TRIBUNTRENDS.COM - Rival Altaf atau yang akrab disapa Rival Indigo mencuri perhatian dalam pencarian jasad Syafiq Ali yang hilang di Gunung Slamet.

Rival Indigo ikut mencari jasad Syafiq Ali yang hilang sejak Senin (29/12/2025).

Setelah 17 hari pencarian, jasad Syafiq Ali akhirnya berhasil ditemukan dalam kondisi meninggal dunia, pada Rabu (14/1/2026).

Operasi pencarian resmi ditutup pada 7 Januari 2026.

Meski demikian, sejumlah relawan memutuskan untuk tetap bergerak secara mandiri, menyisir jalur-jalur sulit dijangkau dengan sistem shifting bergilir.

Pada Sabtu (10/1/2026), pencarian sempat melibatkan Rival Altaf.
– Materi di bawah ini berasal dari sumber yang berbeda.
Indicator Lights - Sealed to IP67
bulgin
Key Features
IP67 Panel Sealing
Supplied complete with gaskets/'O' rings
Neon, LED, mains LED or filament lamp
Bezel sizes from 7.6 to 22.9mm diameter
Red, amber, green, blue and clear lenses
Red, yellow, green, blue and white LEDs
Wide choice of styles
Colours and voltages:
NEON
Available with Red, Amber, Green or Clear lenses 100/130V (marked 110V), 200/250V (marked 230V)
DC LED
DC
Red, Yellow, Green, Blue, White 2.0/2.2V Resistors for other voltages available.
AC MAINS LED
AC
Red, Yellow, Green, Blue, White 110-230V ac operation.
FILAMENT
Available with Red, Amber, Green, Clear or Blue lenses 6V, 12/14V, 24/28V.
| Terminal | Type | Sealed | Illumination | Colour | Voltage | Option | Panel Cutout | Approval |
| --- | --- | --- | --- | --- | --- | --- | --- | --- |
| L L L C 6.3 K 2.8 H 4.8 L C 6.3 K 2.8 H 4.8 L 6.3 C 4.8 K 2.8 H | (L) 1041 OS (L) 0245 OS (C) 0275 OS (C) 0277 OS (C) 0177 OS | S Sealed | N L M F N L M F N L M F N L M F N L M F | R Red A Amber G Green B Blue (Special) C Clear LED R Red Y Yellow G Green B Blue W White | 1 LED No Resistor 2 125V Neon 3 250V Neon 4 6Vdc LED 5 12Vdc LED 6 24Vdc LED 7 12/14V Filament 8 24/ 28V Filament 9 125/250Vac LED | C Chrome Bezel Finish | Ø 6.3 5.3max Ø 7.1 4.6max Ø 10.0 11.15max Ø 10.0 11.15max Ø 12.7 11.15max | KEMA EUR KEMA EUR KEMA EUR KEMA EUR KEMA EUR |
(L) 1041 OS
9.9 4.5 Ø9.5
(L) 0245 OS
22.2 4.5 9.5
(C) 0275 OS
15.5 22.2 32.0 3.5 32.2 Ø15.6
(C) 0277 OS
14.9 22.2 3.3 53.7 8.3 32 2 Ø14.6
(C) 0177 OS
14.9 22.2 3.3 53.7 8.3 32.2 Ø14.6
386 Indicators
Kehadirannya, bagaimanapun, memicu perdebatan publik terkait penggunaan intuisi supranatural dalam operasi pencarian darurat.

Bersama delapan relawan, Rival Altaf bergerak menuju Pos 5 sekitar pukul 16.30 WIB.
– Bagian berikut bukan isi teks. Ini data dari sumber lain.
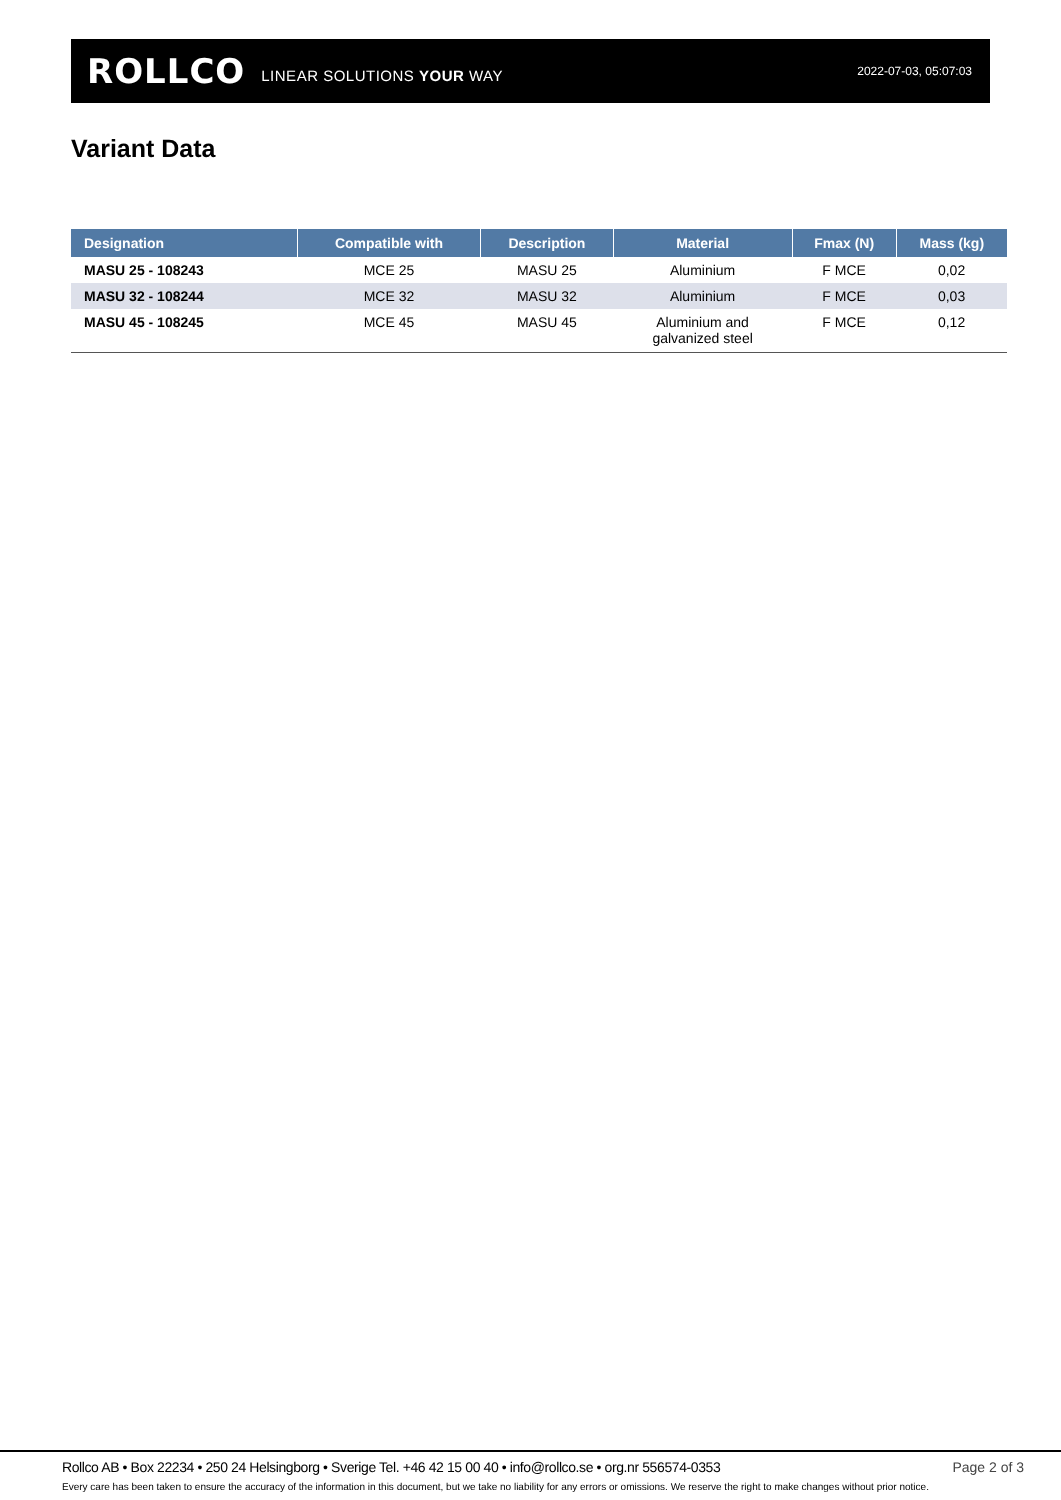ROLLCO LINEAR SOLUTIONS YOUR WAY 2022-07-03, 05:07:03
Variant Data
| Designation | Compatible with | Description | Material | Fmax (N) | Mass (kg) |
| --- | --- | --- | --- | --- | --- |
| MASU 25 - 108243 | MCE 25 | MASU 25 | Aluminium | F MCE | 0,02 |
| MASU 32 - 108244 | MCE 32 | MASU 32 | Aluminium | F MCE | 0,03 |
| MASU 45 - 108245 | MCE 45 | MASU 45 | Aluminium and galvanized steel | F MCE | 0,12 |
Rollco AB • Box 22234 • 250 24 Helsingborg • Sverige Tel. +46 42 15 00 40 • info@rollco.se • org.nr 556574-0353 Page 2 of 3
Every care has been taken to ensure the accuracy of the information in this document, but we take no liability for any errors or omissions. We reserve the right to make changes without prior notice.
Meski upaya saat itu belum membuahkan hasil, keterlibatan Rival tetap menjadi sorotan tersendiri di tengah kegigihan tim mencari Syafiq.
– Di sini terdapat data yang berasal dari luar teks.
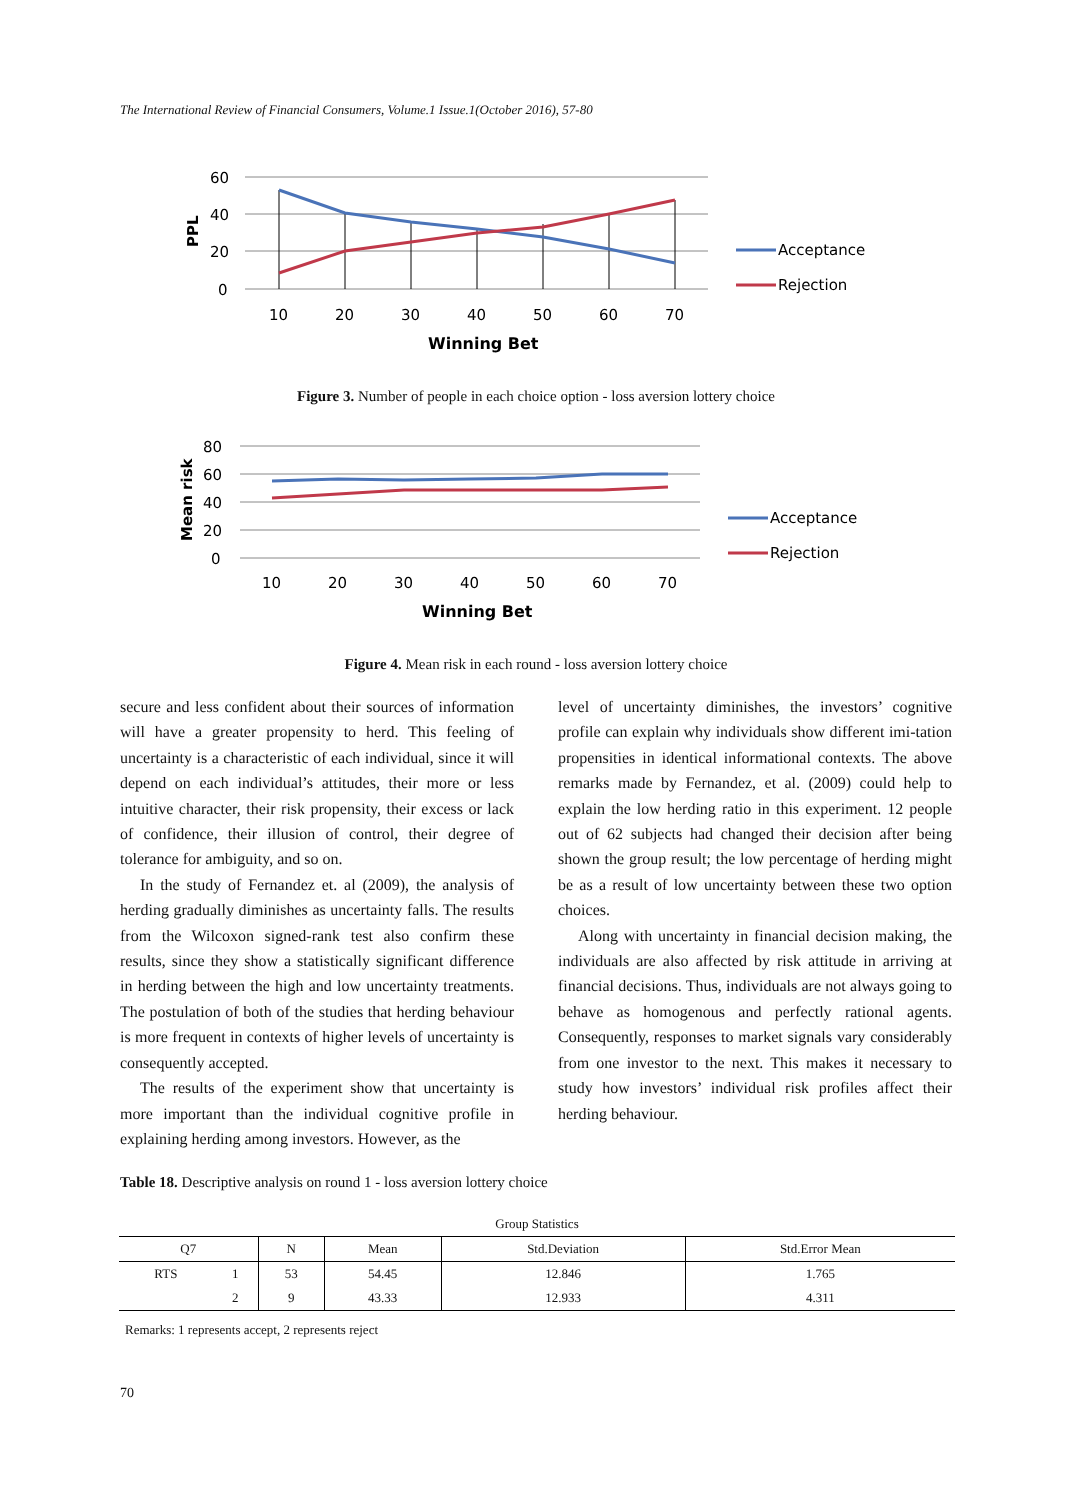The International Review of Financial Consumers, Volume.1 Issue.1(October 2016), 57-80
60
40
20
0
10
20
30
40
50
60
70
Winning Bet
Acceptance
Rejection
PPL
Figure 3. Number of people in each choice option - loss aversion lottery choice
80
60
40
20
0
10
20
30
40
50
60
70
Winning Bet
Acceptance
Rejection
Mean risk
Figure 4. Mean risk in each round - loss aversion lottery choice
secure and less confident about their sources of information will have a greater propensity to herd. This feeling of uncertainty is a characteristic of each individual, since it will depend on each individual’s attitudes, their more or less intuitive character, their risk propensity, their excess or lack of confidence, their illusion of control, their degree of tolerance for ambiguity, and so on.
In the study of Fernandez et. al (2009), the analysis of herding gradually diminishes as uncertainty falls. The results from the Wilcoxon signed-rank test also confirm these results, since they show a statistically significant difference in herding between the high and low uncertainty treatments. The postulation of both of the studies that herding behaviour is more frequent in contexts of higher levels of uncertainty is consequently accepted.
The results of the experiment show that uncertainty is more important than the individual cognitive profile in explaining herding among investors. However, as the
level of uncertainty diminishes, the investors’ cognitive profile can explain why individuals show different imi-tation propensities in identical informational contexts. The above remarks made by Fernandez, et al. (2009) could help to explain the low herding ratio in this experiment. 12 people out of 62 subjects had changed their decision after being shown the group result; the low percentage of herding might be as a result of low uncertainty between these two option choices.
Along with uncertainty in financial decision making, the individuals are also affected by risk attitude in arriving at financial decisions. Thus, individuals are not always going to behave as homogenous and perfectly rational agents. Consequently, responses to market signals vary considerably from one investor to the next. This makes it necessary to study how investors’ individual risk profiles affect their herding behaviour.
Table 18. Descriptive analysis on round 1 - loss aversion lottery choice
| Group Statistics | | | | | |
| Q7 | | N | Mean | Std.Deviation | Std.Error Mean |
| RTS | 1 | 53 | 54.45 | 12.846 | 1.765 |
| | 2 | 9 | 43.33 | 12.933 | 4.311 |
Remarks: 1 represents accept, 2 represents reject
70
Baca juga: Dikembalikan Kami Duka Ayah Syafiq Ali, Bersyukur Jasad Anak Ditemukan, Ikut Cari ke Gunung Slamet

Syafiq Ali Ditemukan

Setelah berhari-hari menyisir area pegunungan, kerja keras para relawan akhirnya mulai membuahkan hasil.

Arie Afandi, salah satu relawan SAR gabungan, mengungkapkan bahwa tim sempat melakukan perubahan strategi pencarian.

Keputusan ini diambil setelah evaluasi menyeluruh terhadap upaya sebelumnya.

Pada tahap kedua, jalur pencarian resmi dialihkan pada Senin (12/1/2026).

Jika sebelumnya fokus pencarian terpusat di jalur Dipajaya dan Bambangan, tim kemudian melakukan analisis ulang berdasarkan kronologi perjalanan Syafiq bersama rekannya.

Dari evaluasi itu muncul dugaan kuat mengenai titik terakhir mereka berada bersama.

"Hasilnya kami memutuskan untuk menggeser pencarian ke jalur Gunung Malang, karena berdasarkan evaluasi dan analisis kronologi mereka berpisah di area punggungan itu," jelas Arie, Kamis (15/1/2026) pagi.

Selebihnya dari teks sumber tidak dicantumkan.